_Passage shown:_
Grammer AG has resolved to increase its share capital by EUR 40 million from authorised capital with subscription rights for the shareholders

Publication of inside information in accordance with Article 17 of Regulation (EU) No. 596/2014 GRAMMER AG (WKN 589540, ISIN DE0005895403)

Grammer AG has resolved to increase its share capital by EUR 40 million from authorised capital with subscription rights for the shareholders  

Ursensollen, 29 October 2020 – The Executive Board of Grammer AG today resolved, with the approval of the Supervisory Board, to increase the share capital by EUR 40 million from authorised capital with subscription rights for existing shareholders. For this purpose, Grammer will issue 2,630,801 new bearer shares with dividend rights from 1 January 2020. The subscription ratio is 14:3, which means that 14 old shares entitle to subscribe to 3 new shares. The subscription price is EUR 15.21 per new share. The subscription period will begin on 30 October 2020 and will end on 12 November 2020 at 24:00 hours.

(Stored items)
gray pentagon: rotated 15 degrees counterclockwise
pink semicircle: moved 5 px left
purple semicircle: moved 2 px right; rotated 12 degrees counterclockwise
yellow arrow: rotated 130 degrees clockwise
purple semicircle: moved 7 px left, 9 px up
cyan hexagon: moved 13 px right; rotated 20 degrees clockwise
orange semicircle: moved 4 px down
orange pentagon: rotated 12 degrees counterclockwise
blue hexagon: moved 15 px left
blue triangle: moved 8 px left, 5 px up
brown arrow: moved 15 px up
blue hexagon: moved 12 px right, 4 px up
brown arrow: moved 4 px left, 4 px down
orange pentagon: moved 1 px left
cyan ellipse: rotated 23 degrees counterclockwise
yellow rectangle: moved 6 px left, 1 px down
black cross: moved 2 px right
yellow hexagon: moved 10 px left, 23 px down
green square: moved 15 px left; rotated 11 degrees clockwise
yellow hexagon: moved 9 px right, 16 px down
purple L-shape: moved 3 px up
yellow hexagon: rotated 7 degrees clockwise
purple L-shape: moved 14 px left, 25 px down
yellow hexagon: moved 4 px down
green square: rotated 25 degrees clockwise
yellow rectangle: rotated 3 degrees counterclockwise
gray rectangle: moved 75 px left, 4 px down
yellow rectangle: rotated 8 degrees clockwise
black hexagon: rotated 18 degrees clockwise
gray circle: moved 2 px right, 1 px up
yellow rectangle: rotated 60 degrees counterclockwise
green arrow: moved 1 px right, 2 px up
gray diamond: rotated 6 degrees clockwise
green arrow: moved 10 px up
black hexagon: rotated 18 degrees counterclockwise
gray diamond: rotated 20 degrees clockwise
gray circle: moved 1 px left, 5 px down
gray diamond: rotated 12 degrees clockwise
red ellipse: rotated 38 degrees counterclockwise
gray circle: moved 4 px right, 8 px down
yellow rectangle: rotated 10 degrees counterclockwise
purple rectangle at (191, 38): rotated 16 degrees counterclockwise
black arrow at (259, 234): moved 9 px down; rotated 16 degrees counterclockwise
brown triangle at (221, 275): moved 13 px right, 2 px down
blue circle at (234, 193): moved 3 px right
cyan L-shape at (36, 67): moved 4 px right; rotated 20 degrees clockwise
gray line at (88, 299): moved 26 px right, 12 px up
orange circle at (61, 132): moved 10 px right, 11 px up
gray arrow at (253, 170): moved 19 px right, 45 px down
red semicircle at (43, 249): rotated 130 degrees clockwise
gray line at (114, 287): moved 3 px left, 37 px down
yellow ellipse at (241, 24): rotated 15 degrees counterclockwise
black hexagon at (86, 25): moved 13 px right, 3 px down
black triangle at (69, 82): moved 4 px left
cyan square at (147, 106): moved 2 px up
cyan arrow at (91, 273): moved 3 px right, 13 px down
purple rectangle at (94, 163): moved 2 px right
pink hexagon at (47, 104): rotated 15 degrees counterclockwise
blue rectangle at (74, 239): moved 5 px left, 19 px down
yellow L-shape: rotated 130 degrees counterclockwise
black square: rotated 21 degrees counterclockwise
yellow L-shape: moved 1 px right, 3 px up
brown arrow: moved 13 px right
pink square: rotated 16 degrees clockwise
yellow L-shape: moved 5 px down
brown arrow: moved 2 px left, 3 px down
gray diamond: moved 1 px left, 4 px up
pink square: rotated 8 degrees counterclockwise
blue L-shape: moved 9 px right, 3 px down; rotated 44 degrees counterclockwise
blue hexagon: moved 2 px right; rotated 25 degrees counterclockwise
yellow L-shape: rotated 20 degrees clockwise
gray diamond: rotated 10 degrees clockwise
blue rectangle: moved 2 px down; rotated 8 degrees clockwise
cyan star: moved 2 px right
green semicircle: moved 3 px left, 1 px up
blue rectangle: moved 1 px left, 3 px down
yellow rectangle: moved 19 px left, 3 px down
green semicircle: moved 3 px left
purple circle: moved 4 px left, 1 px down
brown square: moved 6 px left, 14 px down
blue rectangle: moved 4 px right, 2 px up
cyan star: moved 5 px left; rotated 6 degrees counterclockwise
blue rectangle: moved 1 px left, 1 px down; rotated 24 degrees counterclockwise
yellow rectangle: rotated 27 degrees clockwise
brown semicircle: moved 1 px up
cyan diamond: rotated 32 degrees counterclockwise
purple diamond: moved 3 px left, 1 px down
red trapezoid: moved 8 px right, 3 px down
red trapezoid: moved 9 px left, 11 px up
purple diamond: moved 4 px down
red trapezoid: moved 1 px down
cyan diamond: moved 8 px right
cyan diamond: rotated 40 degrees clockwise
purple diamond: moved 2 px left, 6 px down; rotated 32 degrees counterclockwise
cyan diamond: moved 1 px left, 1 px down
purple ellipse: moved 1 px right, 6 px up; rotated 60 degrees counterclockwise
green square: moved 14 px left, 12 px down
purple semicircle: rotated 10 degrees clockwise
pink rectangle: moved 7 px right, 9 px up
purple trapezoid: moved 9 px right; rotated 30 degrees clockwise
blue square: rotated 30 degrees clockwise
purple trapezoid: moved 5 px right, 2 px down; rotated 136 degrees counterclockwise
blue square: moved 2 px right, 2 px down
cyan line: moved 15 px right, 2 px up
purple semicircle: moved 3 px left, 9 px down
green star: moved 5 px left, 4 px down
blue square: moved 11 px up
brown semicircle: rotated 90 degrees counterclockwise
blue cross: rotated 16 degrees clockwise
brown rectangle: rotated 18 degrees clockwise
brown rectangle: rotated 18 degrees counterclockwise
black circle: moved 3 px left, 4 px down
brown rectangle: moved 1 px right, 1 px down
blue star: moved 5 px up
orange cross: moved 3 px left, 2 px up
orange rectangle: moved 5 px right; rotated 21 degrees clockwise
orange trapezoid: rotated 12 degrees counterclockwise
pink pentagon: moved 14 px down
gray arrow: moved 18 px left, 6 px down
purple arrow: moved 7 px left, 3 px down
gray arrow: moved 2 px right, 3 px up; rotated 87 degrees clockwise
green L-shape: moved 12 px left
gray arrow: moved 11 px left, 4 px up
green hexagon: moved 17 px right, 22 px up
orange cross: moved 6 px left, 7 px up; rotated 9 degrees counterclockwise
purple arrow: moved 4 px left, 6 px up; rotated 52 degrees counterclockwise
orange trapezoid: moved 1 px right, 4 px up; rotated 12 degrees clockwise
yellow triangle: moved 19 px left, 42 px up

_What is asked:_
1) According to the Grammer AG announcement, what is the subscription price for each new share?
2) Please say whether each statement agrees with the Grammer AG announcement, answering yes or no and quoting the deciding words: (a) The new shares carry dividend rights from 1 January 2020. (b) The Supervisory Board resolved the capital increase, with the Executive Board approving it. (c) The subscription period ends on 30 October 2020.
3) List every calendar date given in the Grammer AG announcement.

_Answers for the tasks:_
1) EUR 15.21 per new share.

2)
(a) Yes: "new bearer shares with dividend rights from 1 January 2020"
(b) No: "The Executive Board of Grammer AG today resolved, with the approval of the Supervisory Board"
(c) No: "will end on 12 November 2020 at 24:00 hours"

3)
29 October 2020
1 January 2020
30 October 2020
12 November 2020